Charles-Yvonick Soucat, directeur de la division de l'environnement et de l'espace rural au conseil général de Moselle
Les réussites
- Les communes confrontées à la déprise agricole évitent la fermeture des paysages.
- Le pâturage s’avère plus économique que le défrichement mécanique.
- Le système contribue au maintien de la biodiversité.
Les écueils
- La fin du dispositif des emplois-jeunes a menacé la pérennité de certaines expériences.
- Le recrutement de bergers demande des montages juridiques complexes.
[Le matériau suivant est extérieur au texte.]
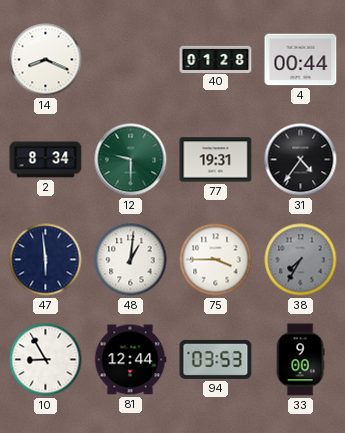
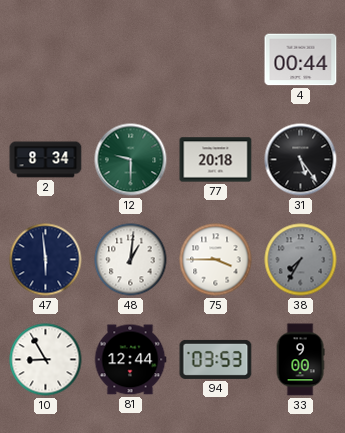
14: 8:19 -> none
40: 01:28 -> none
77: 19:31 -> 20:18
31: 4:36 -> 5:24
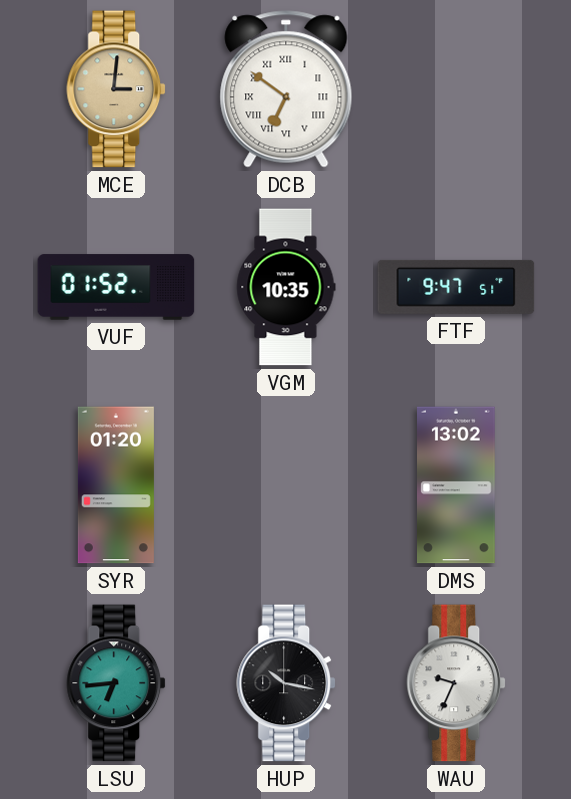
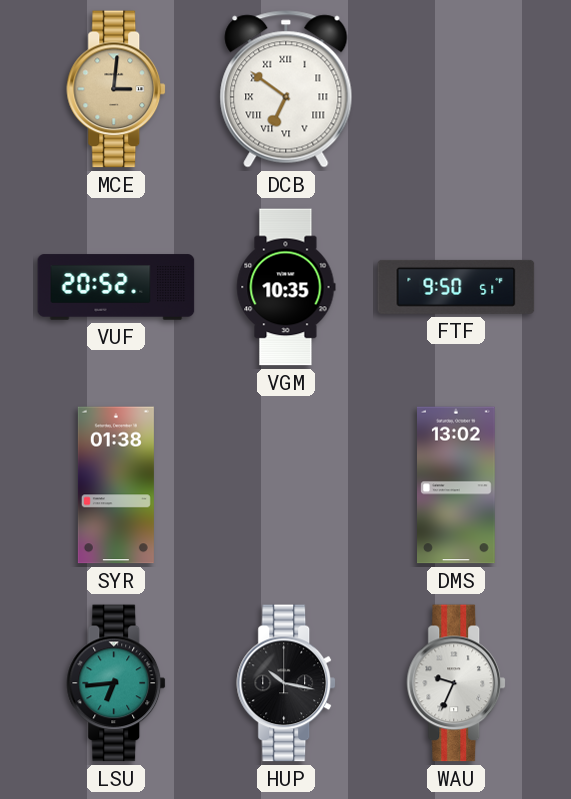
VUF: 01:52 -> 20:52
FTF: 9:47 -> 9:50
SYR: 01:20 -> 01:38
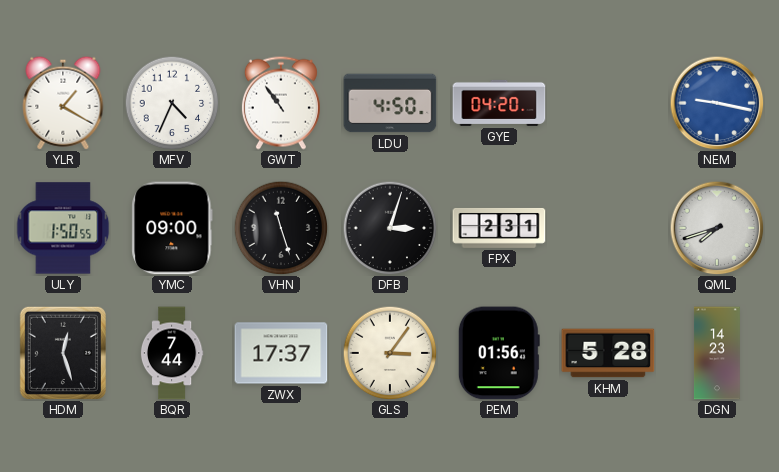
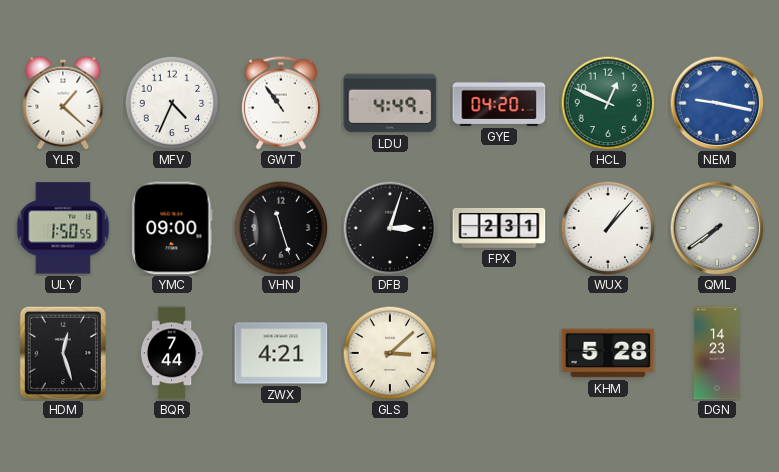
YLR: 1:20 -> 1:22
LDU: 4:50 -> 4:49
HCL: none -> 12:49
WUX: none -> 1:07
QML: 7:42 -> 7:39
ZWX: 17:37 -> 4:21
GLS: 3:06 -> 3:08
PEM: 01:56 -> none
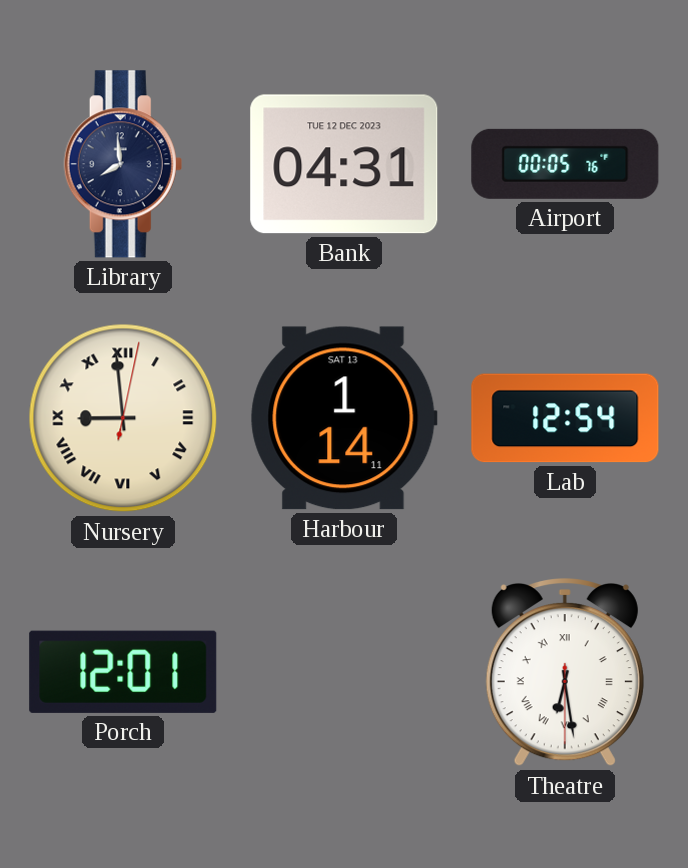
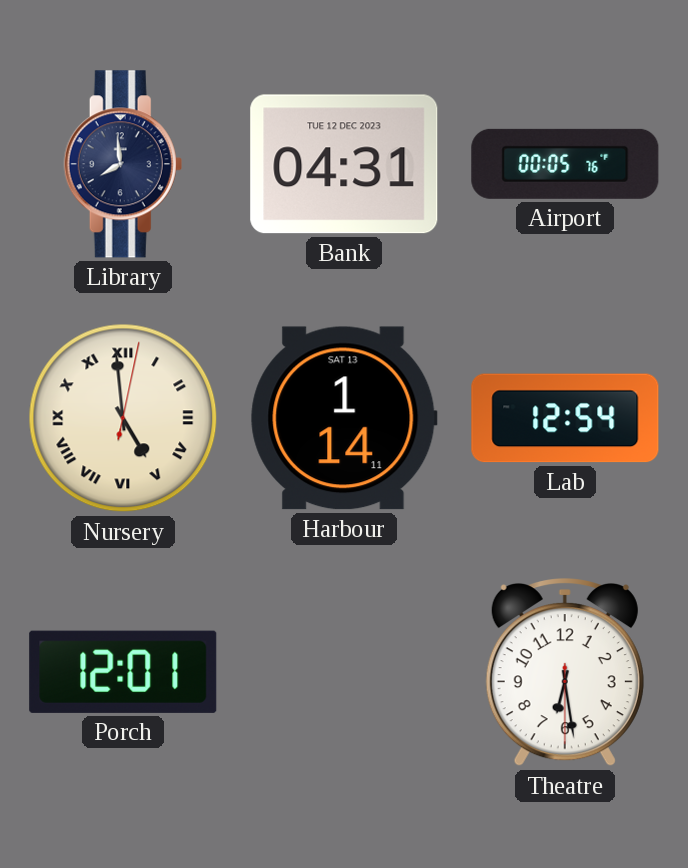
Nursery: 8:59 -> 4:59
Theatre numerals: Roman -> Arabic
- L’équilibre économique du système reste aléatoire.
116 propriétaires perdus
Le projet de pâturage de Schorbach (621 habitants, Moselle) s’étend sur 15 hectares répartis en 234 parcelles d’anciens jardins familiaux. Or, nombre des 116 propriétaires ignorent jusqu’à l’emplacement de ces lointains héritages ! La commune a bénéficié de l’aide de l’Association départementale pour l’aménagement des structures des exploitations agricoles de Moselle (Adasea).
Nous avons mis plus d’un an à retrouver les propriétaires. Les deux tiers d’entre eux ont accepté le pâturage et se sont regroupés en association syndicale reconnue par la préfecture. Mais ils n’entendent pas pour autant mettre la main à la poche.
Romuald Vallon, conseiller agricole à l'Adasea
L’Adasea multiplie donc les demandes de subventions.
Voie ouverte au pâturage
Avec 82 sites retenus et 4 autres en cours de désignation, la Lorraine achève la mise en place de son réseau Natura 2000, qui protégera 1 260 hectares répartis sur une centaine de sites. Les aides prévues pour limiter le nombre de bêtes à l’hectare et la fertilisation favorisent le pâturage extensif. Ainsi, un propriétaire situé en zone Natura 2000 percevra 91 euros à l’hectare pour limiter ses apports à 60 unités d’azote par hectare et par an, et jusqu’à 300 euros à l’hectare s’il cumule la prime à la non-fertilisation et l’aide à la fauche tardive.
(*) Créée par la chambre départementale d’agriculture, cette association réunit élus, agriculteurs et professionnels du massif vosgien pour soutenir des projets de développement économique rural.